● EXERCISE AIM:
Every record here must be set down once more, precisely as it reads.

───── GIVEN DATA

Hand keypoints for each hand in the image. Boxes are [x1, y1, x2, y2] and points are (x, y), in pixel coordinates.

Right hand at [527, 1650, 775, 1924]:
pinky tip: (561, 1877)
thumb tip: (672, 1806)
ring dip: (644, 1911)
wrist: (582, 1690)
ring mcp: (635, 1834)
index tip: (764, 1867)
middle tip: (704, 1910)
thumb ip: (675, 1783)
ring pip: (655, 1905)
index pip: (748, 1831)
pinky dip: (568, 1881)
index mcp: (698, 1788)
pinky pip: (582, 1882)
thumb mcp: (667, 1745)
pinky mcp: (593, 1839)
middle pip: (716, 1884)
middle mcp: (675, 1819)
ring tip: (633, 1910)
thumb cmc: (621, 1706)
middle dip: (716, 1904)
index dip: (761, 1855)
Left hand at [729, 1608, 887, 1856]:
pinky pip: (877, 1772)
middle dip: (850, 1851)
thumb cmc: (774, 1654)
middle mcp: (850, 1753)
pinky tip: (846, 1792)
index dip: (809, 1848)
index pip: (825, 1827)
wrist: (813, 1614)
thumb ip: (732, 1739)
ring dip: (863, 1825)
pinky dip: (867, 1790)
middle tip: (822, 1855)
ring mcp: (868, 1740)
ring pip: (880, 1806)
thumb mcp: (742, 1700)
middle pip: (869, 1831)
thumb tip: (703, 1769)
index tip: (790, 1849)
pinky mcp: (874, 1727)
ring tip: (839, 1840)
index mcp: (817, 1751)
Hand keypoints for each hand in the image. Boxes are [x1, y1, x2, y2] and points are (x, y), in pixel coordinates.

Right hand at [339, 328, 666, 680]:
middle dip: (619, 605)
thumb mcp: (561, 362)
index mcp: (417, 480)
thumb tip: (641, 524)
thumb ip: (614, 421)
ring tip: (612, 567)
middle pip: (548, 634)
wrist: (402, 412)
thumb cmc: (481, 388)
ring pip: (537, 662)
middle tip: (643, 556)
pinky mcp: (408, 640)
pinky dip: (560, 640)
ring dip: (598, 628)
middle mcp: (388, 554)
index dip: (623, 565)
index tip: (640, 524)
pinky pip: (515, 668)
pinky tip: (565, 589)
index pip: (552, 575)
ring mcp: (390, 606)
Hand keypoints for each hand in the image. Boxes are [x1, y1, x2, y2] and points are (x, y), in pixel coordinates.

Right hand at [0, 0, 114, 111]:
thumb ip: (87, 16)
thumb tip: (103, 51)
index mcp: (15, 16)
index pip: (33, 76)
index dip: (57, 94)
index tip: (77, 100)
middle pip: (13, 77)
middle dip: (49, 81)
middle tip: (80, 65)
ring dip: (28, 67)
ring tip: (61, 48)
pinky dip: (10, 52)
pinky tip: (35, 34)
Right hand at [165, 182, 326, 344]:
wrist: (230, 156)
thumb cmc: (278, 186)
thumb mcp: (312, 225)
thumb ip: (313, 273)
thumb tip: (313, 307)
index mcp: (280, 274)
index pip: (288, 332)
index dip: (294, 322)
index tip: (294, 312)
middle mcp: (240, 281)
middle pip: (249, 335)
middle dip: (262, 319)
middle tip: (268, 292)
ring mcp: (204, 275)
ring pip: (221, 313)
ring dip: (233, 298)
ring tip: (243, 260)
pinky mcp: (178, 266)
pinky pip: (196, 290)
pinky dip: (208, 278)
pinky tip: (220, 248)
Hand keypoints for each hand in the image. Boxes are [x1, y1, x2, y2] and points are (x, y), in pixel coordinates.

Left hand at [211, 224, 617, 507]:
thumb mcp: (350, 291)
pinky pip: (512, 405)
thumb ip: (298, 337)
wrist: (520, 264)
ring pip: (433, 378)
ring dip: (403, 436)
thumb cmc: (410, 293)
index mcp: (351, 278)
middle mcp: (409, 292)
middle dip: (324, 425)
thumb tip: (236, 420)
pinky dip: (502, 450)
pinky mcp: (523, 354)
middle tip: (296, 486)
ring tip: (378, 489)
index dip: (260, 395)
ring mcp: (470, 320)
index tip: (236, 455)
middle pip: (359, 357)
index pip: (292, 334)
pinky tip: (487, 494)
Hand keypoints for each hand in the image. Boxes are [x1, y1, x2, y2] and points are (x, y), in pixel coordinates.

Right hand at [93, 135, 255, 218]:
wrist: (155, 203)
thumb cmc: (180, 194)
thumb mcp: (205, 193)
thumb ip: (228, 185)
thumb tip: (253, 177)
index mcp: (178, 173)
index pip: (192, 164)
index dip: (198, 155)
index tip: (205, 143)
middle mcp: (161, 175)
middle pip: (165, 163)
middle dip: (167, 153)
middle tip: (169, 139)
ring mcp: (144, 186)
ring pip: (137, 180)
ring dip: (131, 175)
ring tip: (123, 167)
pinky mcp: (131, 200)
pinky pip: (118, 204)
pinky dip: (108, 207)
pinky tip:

──────────

● WRITTEN RESPONSE:
Hand keypoints for each hand in the image. Boxes are [x1, y1, x2, y2] and points are (x, y), in pixel coordinates.

Right hand at [527, 1650, 775, 1924]:
pinky tip: (561, 1877)
thumb tip: (672, 1806)
ring dip: (644, 1911)
wrist: (582, 1690)
ring mcp: (635, 1834)
index tip: (764, 1867)
middle tip: (704, 1910)
thumb ip: (675, 1783)
ring pip: (655, 1905)
index pip: (748, 1831)
pinky dip: (568, 1881)
index mcp: (698, 1788)
pinky pip: (582, 1882)
thumb mcp: (667, 1745)
pinky mcp: (593, 1839)
middle pip: (716, 1884)
middle mcp: (675, 1819)
ring tip: (633, 1910)
thumb cmc: (621, 1706)
middle dip: (716, 1904)
index dip: (761, 1855)
Left hand at [729, 1608, 887, 1856]:
pinky pip: (877, 1772)
middle dip: (850, 1851)
thumb cmc: (774, 1654)
middle mcp: (850, 1753)
pinky tip: (846, 1792)
index dip: (809, 1848)
index pip: (825, 1827)
wrist: (813, 1614)
thumb ip: (732, 1739)
ring dip: (863, 1825)
pinky dip: (867, 1790)
middle tip: (822, 1855)
ring mcp: (868, 1740)
ring pip: (880, 1806)
thumb mcp: (742, 1700)
middle pip: (869, 1831)
thumb tip: (703, 1769)
index tip: (790, 1849)
pinky mcp: (874, 1727)
ring tip: (839, 1840)
index mcp: (817, 1751)
Hand keypoints for each hand in the image. Boxes are [x1, y1, x2, y2] and points are (x, y), in pixel coordinates.

Right hand at [339, 328, 666, 680]:
middle dip: (619, 605)
thumb mcp: (561, 362)
index mcp: (417, 480)
thumb tip: (641, 524)
thumb ip: (614, 421)
ring tip: (612, 567)
middle pip: (548, 634)
wrist: (402, 412)
thumb cmc: (481, 388)
ring pip: (537, 662)
middle tip: (643, 556)
pinky mcp: (408, 640)
pinky dip: (560, 640)
ring dip: (598, 628)
middle mcp: (388, 554)
index dip: (623, 565)
index tip: (640, 524)
pinky pip: (515, 668)
pinky tip: (565, 589)
index pip: (552, 575)
ring mcp: (390, 606)
Hand keypoints for each hand in the image. Boxes are [x1, y1, x2, y2] and points are (x, y), in pixel coordinates.

Right hand at [0, 0, 114, 111]:
thumb ip: (87, 16)
thumb tip: (103, 51)
index mcp: (15, 16)
index pip: (33, 76)
index dip: (57, 94)
index tip: (77, 100)
middle pip: (13, 77)
middle dip: (49, 81)
middle tip: (80, 65)
ring dip: (28, 67)
ring tip: (61, 48)
pinky dip: (10, 52)
pinky tip: (35, 34)
Right hand at [165, 182, 326, 344]:
wrist: (230, 156)
thumb cmc: (278, 186)
thumb mcp: (312, 225)
thumb ip: (313, 273)
thumb tip: (313, 307)
index mcp: (280, 274)
index pip: (288, 332)
index dip: (294, 322)
index tip: (294, 312)
middle mcp: (240, 281)
middle pip: (249, 335)
middle dip: (262, 319)
middle tip: (268, 292)
ring mcp: (204, 275)
ring pip: (221, 313)
ring dip: (233, 298)
ring tip: (243, 260)
pinky mcp: (178, 266)
pinky pip: (196, 290)
pinky dip: (208, 278)
pinky tip: (220, 248)
Hand keypoints for each hand in the image. Boxes are [x1, y1, x2, y2] and points are (x, y), in pixel coordinates.

Left hand at [211, 224, 617, 507]:
thumb mcp: (350, 291)
pinky pip: (512, 405)
thumb ip: (298, 337)
wrist: (520, 264)
ring pip: (433, 378)
ring dip: (403, 436)
thumb cmc: (410, 293)
index mcp: (351, 278)
middle mcp: (409, 292)
middle dip: (324, 425)
thumb tip: (236, 420)
pinky dip: (502, 450)
pinky mcp: (523, 354)
middle tip: (296, 486)
ring tip: (378, 489)
index dip: (260, 395)
ring mcp: (470, 320)
index tip: (236, 455)
middle pip: (359, 357)
index pip: (292, 334)
pinky tip: (487, 494)
Hand keypoints for each hand in the image. Boxes are [x1, y1, x2, y2] and points are (x, y), in pixel coordinates.

Right hand at [93, 135, 255, 218]:
wrist: (155, 203)
thumb cmc: (180, 194)
thumb mcp: (205, 193)
thumb ip: (228, 185)
thumb tip: (253, 177)
index mcp: (178, 173)
index pip: (192, 164)
index dip: (198, 155)
index tip: (205, 143)
middle mcp: (161, 175)
middle pip: (165, 163)
middle dip: (167, 153)
middle tip: (169, 139)
ring mcp: (144, 186)
ring pip: (137, 180)
ring dip: (131, 175)
ring tip: (123, 167)
pinky mcp: (131, 200)
pinky pip: (118, 204)
pinky dip: (108, 207)
pinky tip:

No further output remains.